Laura Boillot, Campaigns Forum – New York, 18 October 2014

No more male panels initiative

I’m going to talk about why the practice of having all-male panels and I think it is important to say No to All Male Panels.

Earlier in the year at a CCW expert meeting, 18 experts were invited to present during the official plenary on autonomous weapons. None were women.

In this instance the organisers – the UN and the French delegation – claimed that there were no suitable women to fill the slots.

This is of course a ridiculous claim, but even more so when the panels at the NGO side events held during the lunch breaks at the CCW meeting included qualified and experienced women as well as men.

But seeing an all-male line-up is not a one off. We are seeing it at the First Committee too, and we have seen it at many other events before that.

So after the CCW meeting, Article 36 started a list for men to sign up to, committing not to speak on panels where the line-up is all-male.

Currently 55 men have signed on – mostly from civil society.

It concerns panels on issues related to disarmament, peace and security and the protection of civilians.

But we have been very pleased with the response, both in terms of the number of people willing to sign up to this, and the level of engagement in general. People have a lot of questions about different scenarios and the rules (!) which is a good indicator that they are taking it seriously. I would talk through some of these points in a bit.

So why is it important to say No to All Male Panels?

It’s not a one-off that we saw at the CCW. It happens repeatedly.

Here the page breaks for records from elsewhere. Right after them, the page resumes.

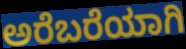
ಅರೆಬರೆಯಾಗಿ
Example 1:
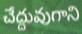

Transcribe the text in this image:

చేద్దువుగాని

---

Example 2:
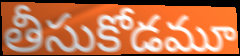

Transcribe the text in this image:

తీసుకోడమూ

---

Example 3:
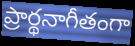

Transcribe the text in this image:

ప్రార్థనాగీతంగా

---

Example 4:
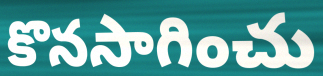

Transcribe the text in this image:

కొనసాగించు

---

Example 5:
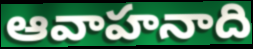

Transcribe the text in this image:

ఆవాహనాది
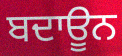
ਬਦਾਊਨ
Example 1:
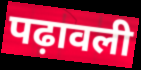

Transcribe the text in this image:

पढ़ावली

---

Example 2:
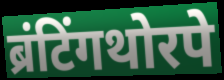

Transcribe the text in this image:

ब्रंटिंगथोरपे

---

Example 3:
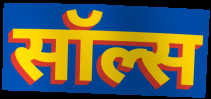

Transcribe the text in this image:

सॉल्स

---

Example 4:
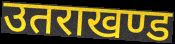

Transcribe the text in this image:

उतराखण्ड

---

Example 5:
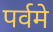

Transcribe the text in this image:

पर्वमे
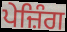
ਪੇਜ਼ਿੰਗ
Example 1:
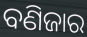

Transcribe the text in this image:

ବଣିଜାର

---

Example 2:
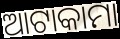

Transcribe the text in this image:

ଆଟାକାମା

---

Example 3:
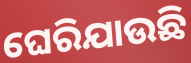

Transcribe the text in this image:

ଘେରିଯାଉଛି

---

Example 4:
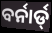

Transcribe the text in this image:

ବର୍ନାର୍ଡ୍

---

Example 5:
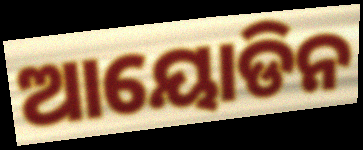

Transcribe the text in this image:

ଆୟୋଡିନ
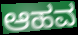
ಆಹವ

And systematic exclusion of women from panels, is a form of gender discrimination.

The practice of all-male panels prevents many capable women from sharing their expertise. It is also reinforcing: the more you appear on panels, the more exposure you get, the likelier it is that you will be invited to speak again.

Speaking on panels is just one example of gender discrimination.

We see it in other forms including the dominance of men in powerful positions and leadership roles.

Back to the list.

We don’t claim the list is a solution to fixing problems around gender discrimination.

But the point of the initiative is to draw attention to a problem, and generate some debate on the topic.

Getting people to recognize this as a problem helps to take action to prevent it.

It gives men the opportunity to recognize the power and status that they have and benefit from, and provides an opportunity to help redress part of the power imbalance by rejecting it by promoting gender diversity.

It’s also a very practical thing that people can do and very relevant to how we all work. We all spend quite a lot of time organizing and participating in events.

There have been a number of questions about what the commitment means in practice.

  • How many people constitute a panel? Does a one-on-one debate count?
  • If the moderator is a woman does that mean the speakers can all be men?
  • What if I don’t know who is on the panel in advance?
  • What if a woman pulls out at the last minute?
  • What if my superiors require my participation in a panel that ends up being all male?
  • What if there are no women available to speak?

These are all reasonable questions, but they should not draw attention away from the central point of the exercise.

We would encourage men to sign up to the list and when invited to speak, do everything they can to ensure that the panels they are on feature a diversity of gender identities.

Put pressure on the organisers – it is easier to do as a collective action. Often they are very receptive to this.

Don’t commit until you know the line up.

Suggest speakers that are of gender identities other than your own. Most often you just have to make the effort to look and to ask colleagues, rather than relying on perhaps better-known male colleagues.

We also agree with others that having a woman moderate an all-male panel is not the answer.

I don’t see all female panels as problematic. The problem is systematic under representation of women, which is discrimination. Men do not experience systemic discrimination in the same way.

What can you do?

  • Sign up to the list, if you are male
  • Call out all male panels when you see it. You could also use the hashtag #ManPanels when doing this! We will talk more about this in the workshop that Richard and I are running later.
  • Pay attention to gender discrimination – and indeed other forms of discrimination and underrepresentation, particularly when you are organizing and participating in events.
  • Lastly, lists are useful – we have this list of men but Sarah Knuckey has started a list of women experts on autonomous weapons, and I am sure there are other lists of women experts that exist or can be started.